--- Begin ---

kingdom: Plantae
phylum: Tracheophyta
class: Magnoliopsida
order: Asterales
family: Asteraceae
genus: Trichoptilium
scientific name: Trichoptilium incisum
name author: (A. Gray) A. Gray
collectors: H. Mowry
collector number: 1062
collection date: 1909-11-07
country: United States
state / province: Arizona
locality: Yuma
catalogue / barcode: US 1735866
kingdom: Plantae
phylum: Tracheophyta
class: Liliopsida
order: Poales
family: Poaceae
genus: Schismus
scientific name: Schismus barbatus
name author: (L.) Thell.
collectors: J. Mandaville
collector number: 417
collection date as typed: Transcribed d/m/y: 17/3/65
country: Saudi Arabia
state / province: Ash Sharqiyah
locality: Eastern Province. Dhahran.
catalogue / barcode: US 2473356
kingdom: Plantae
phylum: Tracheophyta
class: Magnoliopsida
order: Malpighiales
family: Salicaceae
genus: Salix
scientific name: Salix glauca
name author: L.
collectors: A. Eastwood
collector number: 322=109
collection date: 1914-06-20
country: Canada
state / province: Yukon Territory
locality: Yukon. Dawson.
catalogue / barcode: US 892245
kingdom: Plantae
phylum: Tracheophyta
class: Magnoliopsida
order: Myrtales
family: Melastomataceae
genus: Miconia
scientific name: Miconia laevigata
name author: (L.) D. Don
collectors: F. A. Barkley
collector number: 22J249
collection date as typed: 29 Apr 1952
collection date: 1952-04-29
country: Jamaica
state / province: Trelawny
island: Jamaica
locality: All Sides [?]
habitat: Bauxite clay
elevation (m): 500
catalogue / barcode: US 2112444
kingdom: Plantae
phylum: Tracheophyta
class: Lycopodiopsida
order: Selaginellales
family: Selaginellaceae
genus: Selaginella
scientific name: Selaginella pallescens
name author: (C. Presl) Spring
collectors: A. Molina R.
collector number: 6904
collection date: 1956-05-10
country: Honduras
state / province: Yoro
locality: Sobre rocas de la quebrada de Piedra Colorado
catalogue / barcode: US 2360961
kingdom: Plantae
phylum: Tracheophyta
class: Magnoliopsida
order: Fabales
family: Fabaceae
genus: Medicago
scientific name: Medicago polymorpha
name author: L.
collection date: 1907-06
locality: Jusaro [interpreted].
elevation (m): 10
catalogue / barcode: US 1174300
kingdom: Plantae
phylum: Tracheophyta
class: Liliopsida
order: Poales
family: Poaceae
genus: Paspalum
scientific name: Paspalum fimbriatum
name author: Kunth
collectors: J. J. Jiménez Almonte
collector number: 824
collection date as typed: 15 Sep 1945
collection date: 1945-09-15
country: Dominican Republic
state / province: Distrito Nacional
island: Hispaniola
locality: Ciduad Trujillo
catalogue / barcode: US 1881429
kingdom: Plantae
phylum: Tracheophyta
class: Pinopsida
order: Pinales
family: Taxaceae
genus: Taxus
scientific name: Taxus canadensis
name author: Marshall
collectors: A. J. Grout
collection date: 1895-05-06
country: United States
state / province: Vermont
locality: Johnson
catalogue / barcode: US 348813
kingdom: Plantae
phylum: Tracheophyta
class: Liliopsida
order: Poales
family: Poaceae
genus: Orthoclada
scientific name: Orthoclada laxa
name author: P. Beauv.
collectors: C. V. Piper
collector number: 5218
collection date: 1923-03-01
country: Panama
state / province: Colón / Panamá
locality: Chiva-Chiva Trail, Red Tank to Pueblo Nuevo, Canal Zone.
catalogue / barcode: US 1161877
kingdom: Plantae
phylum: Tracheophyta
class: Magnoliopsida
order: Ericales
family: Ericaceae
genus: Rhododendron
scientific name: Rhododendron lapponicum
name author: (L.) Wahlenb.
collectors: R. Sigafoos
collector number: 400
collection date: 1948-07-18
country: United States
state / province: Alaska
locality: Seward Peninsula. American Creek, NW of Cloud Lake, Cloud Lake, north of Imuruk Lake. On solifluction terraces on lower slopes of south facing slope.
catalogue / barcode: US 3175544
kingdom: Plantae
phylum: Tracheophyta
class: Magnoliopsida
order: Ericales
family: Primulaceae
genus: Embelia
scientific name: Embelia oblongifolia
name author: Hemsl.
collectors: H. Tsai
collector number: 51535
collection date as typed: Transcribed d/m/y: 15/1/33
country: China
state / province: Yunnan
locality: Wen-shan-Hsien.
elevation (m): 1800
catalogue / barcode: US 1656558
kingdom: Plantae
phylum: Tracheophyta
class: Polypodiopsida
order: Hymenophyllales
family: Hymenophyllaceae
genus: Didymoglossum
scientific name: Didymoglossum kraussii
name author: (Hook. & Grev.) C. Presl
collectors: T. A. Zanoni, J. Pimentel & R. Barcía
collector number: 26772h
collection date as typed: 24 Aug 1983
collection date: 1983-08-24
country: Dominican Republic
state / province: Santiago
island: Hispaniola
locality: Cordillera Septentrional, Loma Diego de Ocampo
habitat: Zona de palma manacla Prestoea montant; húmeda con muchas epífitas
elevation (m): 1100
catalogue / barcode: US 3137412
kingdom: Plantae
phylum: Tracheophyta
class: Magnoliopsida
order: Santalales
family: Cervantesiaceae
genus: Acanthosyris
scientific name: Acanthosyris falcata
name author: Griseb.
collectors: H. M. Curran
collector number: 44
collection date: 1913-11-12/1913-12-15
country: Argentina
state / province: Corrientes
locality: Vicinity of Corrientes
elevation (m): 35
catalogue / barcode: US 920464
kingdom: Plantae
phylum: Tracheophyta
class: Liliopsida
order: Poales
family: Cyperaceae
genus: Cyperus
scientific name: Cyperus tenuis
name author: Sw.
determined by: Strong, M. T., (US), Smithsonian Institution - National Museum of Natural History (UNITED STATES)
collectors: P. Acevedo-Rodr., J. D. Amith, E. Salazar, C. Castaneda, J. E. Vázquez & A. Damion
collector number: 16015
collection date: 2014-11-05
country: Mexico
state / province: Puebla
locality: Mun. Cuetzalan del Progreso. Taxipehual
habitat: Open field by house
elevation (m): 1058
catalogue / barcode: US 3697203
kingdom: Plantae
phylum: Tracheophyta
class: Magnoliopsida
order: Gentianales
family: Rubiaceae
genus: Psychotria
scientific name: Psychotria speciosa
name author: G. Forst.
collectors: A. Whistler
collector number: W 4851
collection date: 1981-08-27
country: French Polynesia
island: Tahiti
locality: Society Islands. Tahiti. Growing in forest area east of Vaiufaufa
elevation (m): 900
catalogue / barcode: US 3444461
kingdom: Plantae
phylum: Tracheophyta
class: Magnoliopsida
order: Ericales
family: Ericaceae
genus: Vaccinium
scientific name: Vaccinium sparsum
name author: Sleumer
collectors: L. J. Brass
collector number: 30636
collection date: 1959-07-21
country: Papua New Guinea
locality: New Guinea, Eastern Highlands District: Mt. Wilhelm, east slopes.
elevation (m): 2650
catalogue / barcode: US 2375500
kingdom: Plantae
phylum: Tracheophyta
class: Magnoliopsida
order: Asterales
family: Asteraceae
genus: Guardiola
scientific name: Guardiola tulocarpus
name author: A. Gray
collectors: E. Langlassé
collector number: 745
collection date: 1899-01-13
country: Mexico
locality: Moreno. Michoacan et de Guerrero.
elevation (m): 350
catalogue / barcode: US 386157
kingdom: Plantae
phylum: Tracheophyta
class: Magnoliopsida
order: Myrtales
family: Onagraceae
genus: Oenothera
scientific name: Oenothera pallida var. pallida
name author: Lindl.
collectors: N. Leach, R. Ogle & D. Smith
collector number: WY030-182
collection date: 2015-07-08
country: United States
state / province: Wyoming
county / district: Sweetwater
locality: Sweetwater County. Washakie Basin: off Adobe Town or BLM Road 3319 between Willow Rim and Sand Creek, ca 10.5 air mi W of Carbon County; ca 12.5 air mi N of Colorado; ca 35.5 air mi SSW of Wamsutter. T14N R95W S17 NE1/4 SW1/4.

--- End ---

*THE REQUEST*:
Reproduce the lines between the one holding "habitat: Bauxite clay" and the one holding "name author: Marshall", inclusive, substituting "taxon name" for every instance of "scientific name" and leaving everything else unchanged.

*ANSWER IN FULL*:
habitat: Bauxite clay
elevation (m): 500
catalogue / barcode: US 2112444
kingdom: Plantae
phylum: Tracheophyta
class: Lycopodiopsida
order: Selaginellales
family: Selaginellaceae
genus: Selaginella
taxon name: Selaginella pallescens
name author: (C. Presl) Spring
collectors: A. Molina R.
collector number: 6904
collection date: 1956-05-10
country: Honduras
state / province: Yoro
locality: Sobre rocas de la quebrada de Piedra Colorado
catalogue / barcode: US 2360961
kingdom: Plantae
phylum: Tracheophyta
class: Magnoliopsida
order: Fabales
family: Fabaceae
genus: Medicago
taxon name: Medicago polymorpha
name author: L.
collection date: 1907-06
locality: Jusaro [interpreted].
elevation (m): 10
catalogue / barcode: US 1174300
kingdom: Plantae
phylum: Tracheophyta
class: Liliopsida
order: Poales
family: Poaceae
genus: Paspalum
taxon name: Paspalum fimbriatum
name author: Kunth
collectors: J. J. Jiménez Almonte
collector number: 824
collection date as typed: 15 Sep 1945
collection date: 1945-09-15
country: Dominican Republic
state / province: Distrito Nacional
island: Hispaniola
locality: Ciduad Trujillo
catalogue / barcode: US 1881429
kingdom: Plantae
phylum: Tracheophyta
class: Pinopsida
order: Pinales
family: Taxaceae
genus: Taxus
taxon name: Taxus canadensis
name author: Marshall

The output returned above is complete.